Elementary, middle and high school campuses are places of learning and high-powered weaponry DOES NOT belong on campus.
In October of 2012, the interim Chief of School Police Billy Green (a Lt. from the City of Fontana Police Department) purchased 14 assault rifles for use by the School Police Department. Because the purchase amount was under the "threshold" for expenses requiring Board approval, no public input was possible. However, an entire new policy and procedures for handling the weapon was required and the personnel payroll expense of the 40 hour training for each officer that took place over the holiday break in December both required Board approval that has yet to happen.

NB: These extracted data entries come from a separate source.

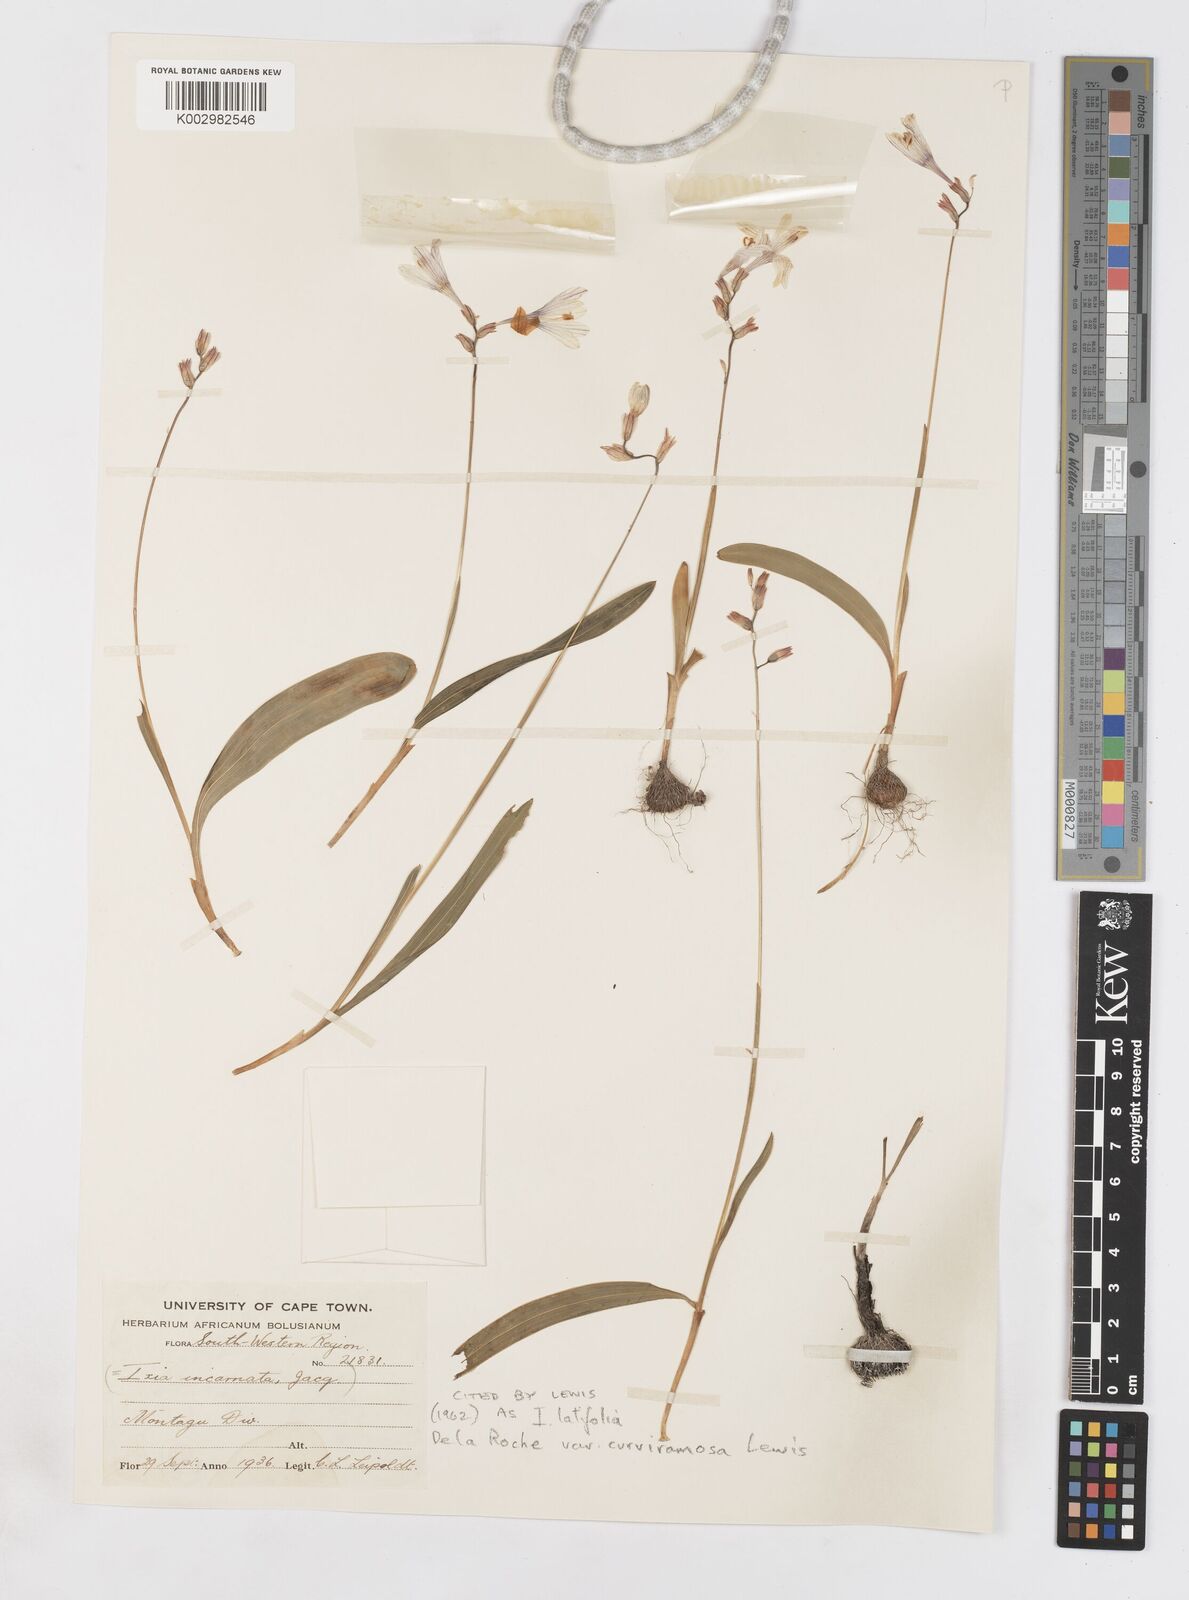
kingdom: Plantae
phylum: Tracheophyta
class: Liliopsida
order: Asparagales
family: Iridaceae
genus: Ixia
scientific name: Ixia latifolia
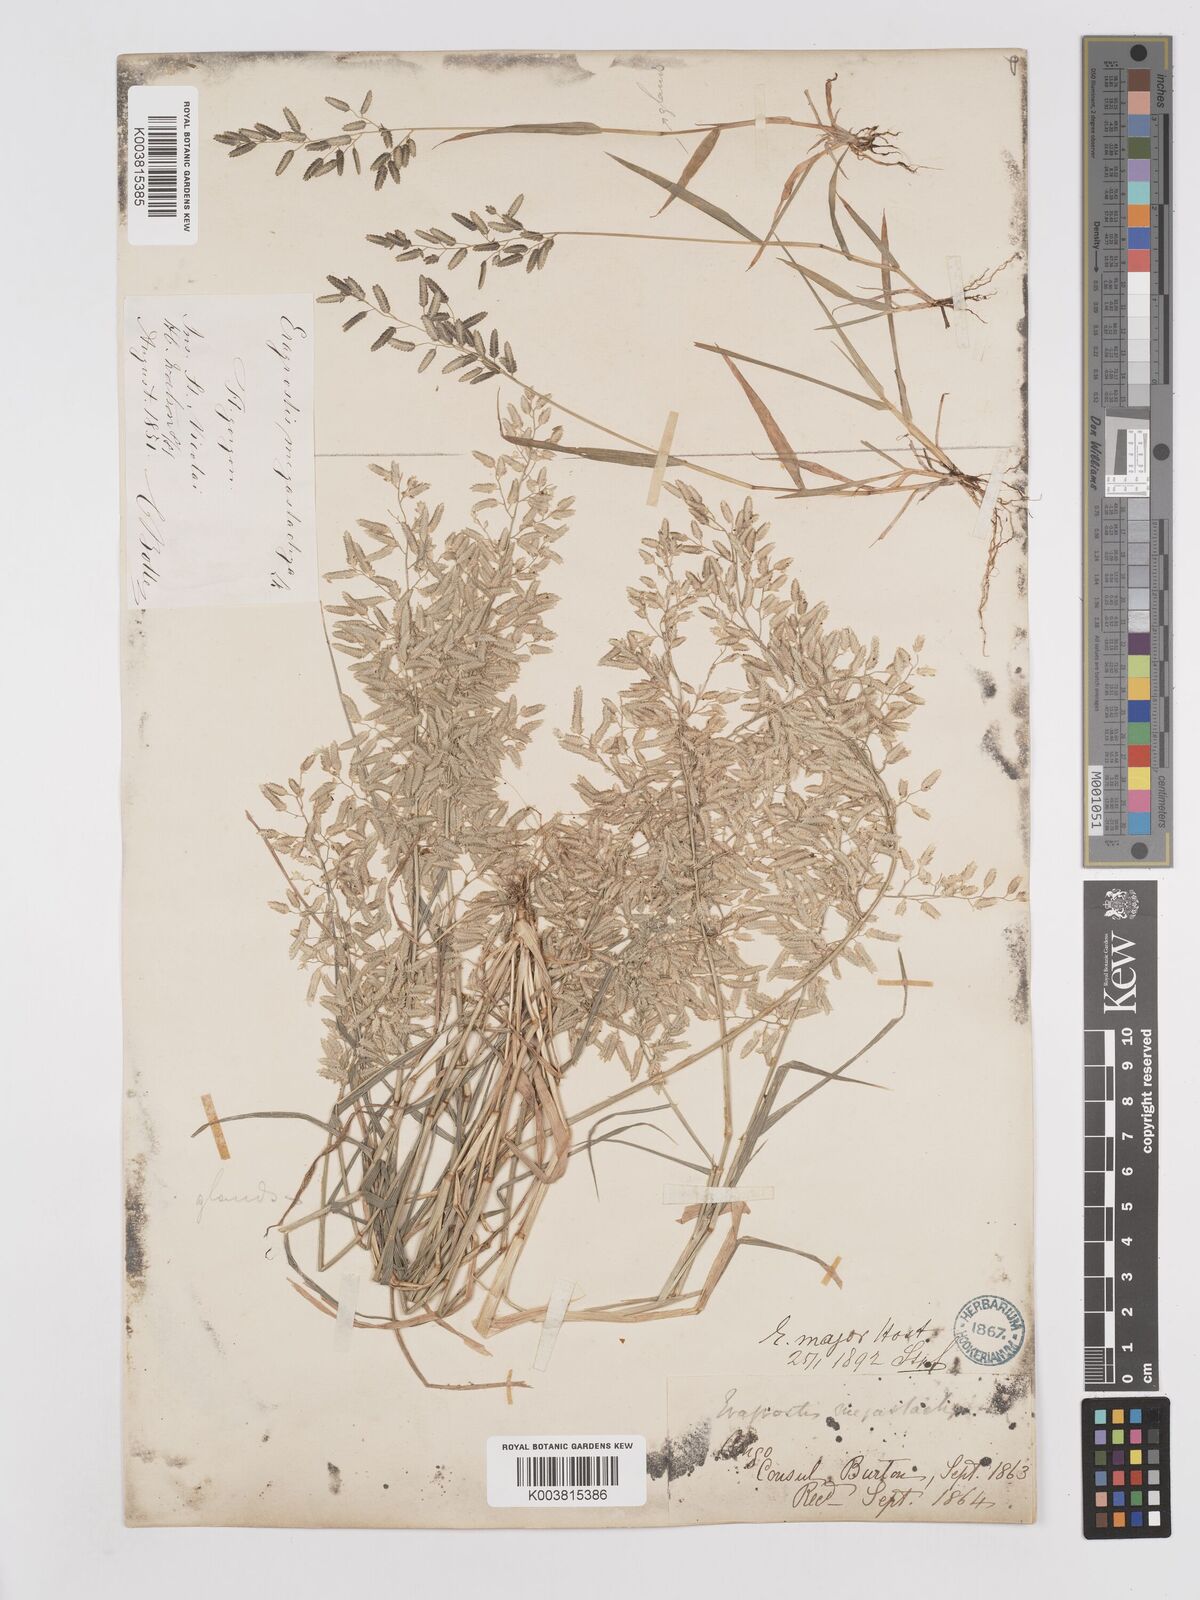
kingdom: Plantae
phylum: Tracheophyta
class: Liliopsida
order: Poales
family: Poaceae
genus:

Please stand with parents, students, teachers and concerned community members who are speaking out against these assault rifles being on campus on a daily basis. According to a letter to parents from interim Chief of School Police, each day an officer will retrieve the weapon from department headquarters, transport to their assigned school site and either place in a locked safe on campus or leave in the trunk of their vehicle if there is no safe on site. He further writes, "Officers are already equipped with handguns while carrying out their mission of safeguarding school sites. The rifles are needed to provide the officers with the tools necessary to respond to a school site in the event of an active shooter or other situation which greatly jeopardizes the safety of children and staff."
Even in the unlikely event of an "active shooter" it is probable that the officer 1) will NOT have time to retrieve the weapon; 2) will NOT be able to use the high-powered weapon that is used on a rare and irregular basis with any accuracy during a stressful situation; and 3) would further jeopardize the safety of students, staff and his/herself in attempting to confront one or more attackers as the only law enforcement officer on site.
We assert that the community should have been allowed to have this serious conversation about safety on school campuses before the decision to purchase these weapons, train and arm school police with them was made. We further assert that school campuses are no place for this kind of weaponry, and that the lesson "that the bigger gun wins" is not one we want our children to learn.